Что ж, она – старшая дочь короля Кранции, она – принцесса Алиния, всегда была усердной ученицей. Она будет выше этого. Она не уронит флаг! И это будет её ответ, очередной ответ поистине дерзкому хану, благородство которого она всё же успела оценить. Но вот этот вызов. Не все принцессы – дочери короля выросли в изнеженности да в избалованности. Он – хан неведомых земель увидит истинный дух великой Кранции!
Но всё, же, не догнать ей противника, обошедшего её и на этом вираже.
Ещё не заиграли победные фанфары в душе его, ещё не салютовали победе беснующиеся искры в глазах его, но близки были они к этому, близки.
Было ли это уготовано самой судьбой? Сжала ли она всю волю в кулак? Нет, что-то было здесь не так, что-то было другое, идущее, может быть, издалека, с незапамятных времён, когда и не было различий на народы, но точно с самого лона природы, что предопределило навсегда сущность мужчины и женщины.
Нет, не учили её этому, и не знала она это, не подозревала. Но силы природы всегда сильны. Но было ли это оружие? И было ли это ответным ходом?
Может, это был истинный смысл, дремавший, но давший волю крыльям сейчас, и исторгнувший, взлетевший над ситуацией таким вершителем полновластным. Но был ли это порыв души девичьей, юной, кристально чистой, искренней? Но игривое кокетство, таким салютом беснующихся искринок, сыграло свою роль, определяющую роль. Вот вам и лоно природы, сила его!
Она одарила его улыбкой, той улыбкой, идущей от того огня благородной нежности, что растопила наконец-то ледяные доспехи сердца. И пошатнулись победный настрой и признаки торжествующих огней в ясных глазах благородного хана.

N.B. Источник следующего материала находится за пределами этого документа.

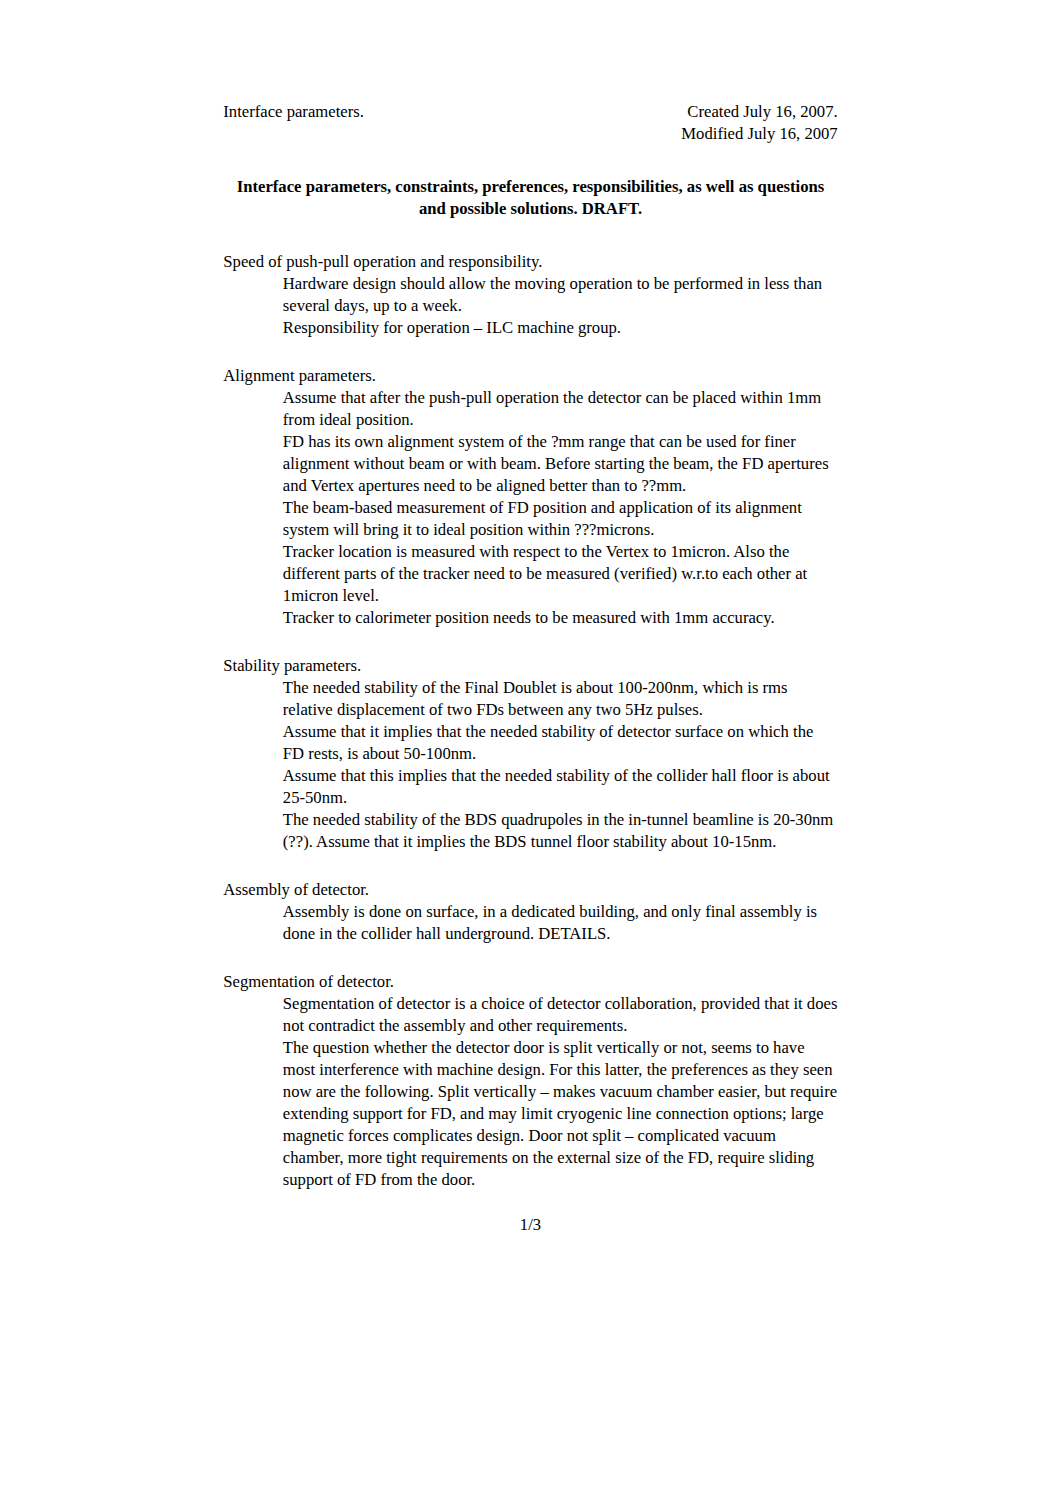Interface parameters.
Created July 16, 2007.
Modified July 16, 2007
Interface parameters, constraints, preferences, responsibilities, as well as questions
and possible solutions. DRAFT.
Speed of push-pull operation and responsibility.
Hardware design should allow the moving operation to be performed in less than several days, up to a week.
Responsibility for operation – ILC machine group.
Alignment parameters.
Assume that after the push-pull operation the detector can be placed within 1mm from ideal position.
FD has its own alignment system of the ?mm range that can be used for finer alignment without beam or with beam. Before starting the beam, the FD apertures and Vertex apertures need to be aligned better than to ??mm.
The beam-based measurement of FD position and application of its alignment system will bring it to ideal position within ???microns.
Tracker location is measured with respect to the Vertex to 1micron. Also the different parts of the tracker need to be measured (verified) w.r.to each other at 1micron level.
Tracker to calorimeter position needs to be measured with 1mm accuracy.
Stability parameters.
The needed stability of the Final Doublet is about 100-200nm, which is rms relative displacement of two FDs between any two 5Hz pulses.
Assume that it implies that the needed stability of detector surface on which the FD rests, is about 50-100nm.
Assume that this implies that the needed stability of the collider hall floor is about 25-50nm.
The needed stability of the BDS quadrupoles in the in-tunnel beamline is 20-30nm (??). Assume that it implies the BDS tunnel floor stability about 10-15nm.
Assembly of detector.
Assembly is done on surface, in a dedicated building, and only final assembly is done in the collider hall underground. DETAILS.
Segmentation of detector.
Segmentation of detector is a choice of detector collaboration, provided that it does not contradict the assembly and other requirements.
The question whether the detector door is split vertically or not, seems to have most interference with machine design. For this latter, the preferences as they seen now are the following. Split vertically – makes vacuum chamber easier, but require extending support for FD, and may limit cryogenic line connection options; large magnetic forces complicates design. Door not split – complicated vacuum chamber, more tight requirements on the external size of the FD, require sliding support of FD from the door.
1/3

Он уходил. Воин-переводчик передал его слова о том, что цель визита он изложит королю наедине.
Он уходил. И вместе с ним уходили его верные воины. Но поколебался он на миг и оглянулся на миг, что совсем не приличествовало протоколу. Блеск, победоносный блеск преследовал его. То была холодная дочь короля. Но был ли холод?
6
– Ну, как тебе король? – спросил хан Аурик у Джэндэ, когда они направились в покои для иноземных послов.
– Два разных человека. Один надменный, другой жадный, – с изрядной долей презрения ответил командир чёрной гвардии.
– Ты имеешь в виду до и после «синей звезды»?
– Точно так, мой хан.
– Будет ли сопутствовать нам успех?
– Тяжёлыми будут переговоры, тяжёлыми. Нет у нас такой силы, каким располагал Ваш дед.
– Король понимает этот расклад. Да, есть представление, что нас ждёт.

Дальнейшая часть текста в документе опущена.